Prompt 1:
According to the tomato article, where do the lateral shoots occur on the plant?

Train Your Tomatoes: 6 Crop Manipulation Tips for Improved Yields

Over the years, commercial tomato farmers have learned a few crop manipulation tricks to ensure maximum harvests from each plant. Here are six tips to help hobby growers do the same.

Plant training and selective pruning are good ways to drastically increase your tomato yields. Over the past decade, plant manipulation has advanced with the introduction of plant growth monitoring and automation technologies, but a soft human touch is still required. There are a number of tricks commercial tomato farmers use throughout plants’ life cycles to maximize yields per square foot. Here are six simple strategies hobby growers can adopt to increase harvests.

Trimming Axillary Growth

As a tomato plant develops, the lateral shoots (axillary buds) can rapidly explode and quickly take over the garden. Removing the lateral shoots, which occur between the stem and leaf petiole, ensures more energy is directed to the apical bud of the plant. This allows for better management of plant spacing, easier fruit harvesting, an increased amount of light and ventilation around each plant, and a longer lifespan for the crop.

Material provided:
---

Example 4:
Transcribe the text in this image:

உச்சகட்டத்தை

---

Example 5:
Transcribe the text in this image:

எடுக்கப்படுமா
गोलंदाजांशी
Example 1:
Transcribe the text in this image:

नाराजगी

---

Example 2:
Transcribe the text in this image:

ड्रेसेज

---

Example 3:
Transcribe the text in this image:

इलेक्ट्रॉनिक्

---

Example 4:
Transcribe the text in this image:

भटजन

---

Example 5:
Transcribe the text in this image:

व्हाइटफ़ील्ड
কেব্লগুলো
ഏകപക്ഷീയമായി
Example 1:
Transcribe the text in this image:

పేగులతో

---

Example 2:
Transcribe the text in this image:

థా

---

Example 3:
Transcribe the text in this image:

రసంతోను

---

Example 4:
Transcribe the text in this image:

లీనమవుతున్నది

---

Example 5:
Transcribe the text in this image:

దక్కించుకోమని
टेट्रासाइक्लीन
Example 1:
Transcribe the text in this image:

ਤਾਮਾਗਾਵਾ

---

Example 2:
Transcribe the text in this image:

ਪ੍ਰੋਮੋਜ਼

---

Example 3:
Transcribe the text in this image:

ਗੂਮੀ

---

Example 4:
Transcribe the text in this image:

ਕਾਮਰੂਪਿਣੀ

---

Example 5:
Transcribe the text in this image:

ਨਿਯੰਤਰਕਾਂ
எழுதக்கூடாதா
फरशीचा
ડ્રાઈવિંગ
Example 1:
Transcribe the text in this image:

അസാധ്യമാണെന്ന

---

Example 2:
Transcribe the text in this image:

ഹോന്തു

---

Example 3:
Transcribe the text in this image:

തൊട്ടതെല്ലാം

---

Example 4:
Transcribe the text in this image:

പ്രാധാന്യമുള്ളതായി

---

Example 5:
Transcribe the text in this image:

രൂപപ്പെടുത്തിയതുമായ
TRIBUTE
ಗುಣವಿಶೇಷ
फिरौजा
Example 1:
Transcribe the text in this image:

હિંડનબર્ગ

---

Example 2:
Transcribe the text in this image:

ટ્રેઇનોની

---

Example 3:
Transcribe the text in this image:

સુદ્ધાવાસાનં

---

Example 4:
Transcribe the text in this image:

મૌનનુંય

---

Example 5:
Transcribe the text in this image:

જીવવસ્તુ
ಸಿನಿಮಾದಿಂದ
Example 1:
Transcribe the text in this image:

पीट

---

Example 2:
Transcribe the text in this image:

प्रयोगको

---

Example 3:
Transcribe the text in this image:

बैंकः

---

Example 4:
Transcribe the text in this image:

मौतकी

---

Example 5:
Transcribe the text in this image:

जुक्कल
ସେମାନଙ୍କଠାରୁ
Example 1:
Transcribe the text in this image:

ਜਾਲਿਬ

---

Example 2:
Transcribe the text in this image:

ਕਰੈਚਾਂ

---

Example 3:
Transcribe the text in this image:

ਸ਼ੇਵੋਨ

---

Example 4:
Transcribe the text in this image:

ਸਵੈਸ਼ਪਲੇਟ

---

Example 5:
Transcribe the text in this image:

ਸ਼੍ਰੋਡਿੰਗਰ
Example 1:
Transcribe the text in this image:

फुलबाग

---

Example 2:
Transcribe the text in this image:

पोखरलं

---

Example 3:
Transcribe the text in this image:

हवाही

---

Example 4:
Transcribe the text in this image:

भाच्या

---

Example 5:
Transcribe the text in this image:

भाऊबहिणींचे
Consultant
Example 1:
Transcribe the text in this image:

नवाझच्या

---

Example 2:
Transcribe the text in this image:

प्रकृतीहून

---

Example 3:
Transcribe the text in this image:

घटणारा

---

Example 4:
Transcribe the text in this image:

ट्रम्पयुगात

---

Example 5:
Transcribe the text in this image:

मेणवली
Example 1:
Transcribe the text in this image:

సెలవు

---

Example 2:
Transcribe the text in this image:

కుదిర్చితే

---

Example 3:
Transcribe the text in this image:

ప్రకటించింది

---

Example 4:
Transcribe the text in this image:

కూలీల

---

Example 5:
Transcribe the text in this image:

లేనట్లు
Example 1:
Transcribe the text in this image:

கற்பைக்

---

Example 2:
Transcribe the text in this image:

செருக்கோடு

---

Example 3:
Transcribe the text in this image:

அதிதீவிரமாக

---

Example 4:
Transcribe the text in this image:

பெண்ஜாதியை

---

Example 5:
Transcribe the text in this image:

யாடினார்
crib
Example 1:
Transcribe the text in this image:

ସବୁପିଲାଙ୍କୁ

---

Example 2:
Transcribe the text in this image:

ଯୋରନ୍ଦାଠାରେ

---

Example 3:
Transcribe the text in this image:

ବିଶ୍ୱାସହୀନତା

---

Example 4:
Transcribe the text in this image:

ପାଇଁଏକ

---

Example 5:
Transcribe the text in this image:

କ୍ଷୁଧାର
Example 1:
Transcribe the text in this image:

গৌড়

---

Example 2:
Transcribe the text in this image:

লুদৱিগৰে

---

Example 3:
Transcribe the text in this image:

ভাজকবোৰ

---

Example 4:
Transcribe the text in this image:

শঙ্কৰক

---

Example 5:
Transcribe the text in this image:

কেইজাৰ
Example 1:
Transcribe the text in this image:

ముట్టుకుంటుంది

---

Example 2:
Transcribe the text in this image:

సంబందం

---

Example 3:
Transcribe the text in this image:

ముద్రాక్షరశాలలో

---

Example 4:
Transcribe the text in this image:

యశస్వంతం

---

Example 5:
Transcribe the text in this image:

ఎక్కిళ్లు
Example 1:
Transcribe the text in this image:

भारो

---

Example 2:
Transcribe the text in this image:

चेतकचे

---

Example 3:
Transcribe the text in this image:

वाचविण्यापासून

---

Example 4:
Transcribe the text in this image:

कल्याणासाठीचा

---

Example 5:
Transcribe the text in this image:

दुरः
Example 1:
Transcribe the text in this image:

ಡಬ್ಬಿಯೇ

Prompt 2:
Extract the records word for word, starting at their first line and ending with the line that contains "इलेक्ट्रॉनिक्". Include both of those lines.

Correct result 1:
They occur between the stem and the leaf petiole.

Correct result 2:
---

Example 4:
Transcribe the text in this image:

உச்சகட்டத்தை

---

Example 5:
Transcribe the text in this image:

எடுக்கப்படுமா
गोलंदाजांशी
Example 1:
Transcribe the text in this image:

नाराजगी

---

Example 2:
Transcribe the text in this image:

ड्रेसेज

---

Example 3:
Transcribe the text in this image:

इलेक्ट्रॉनिक्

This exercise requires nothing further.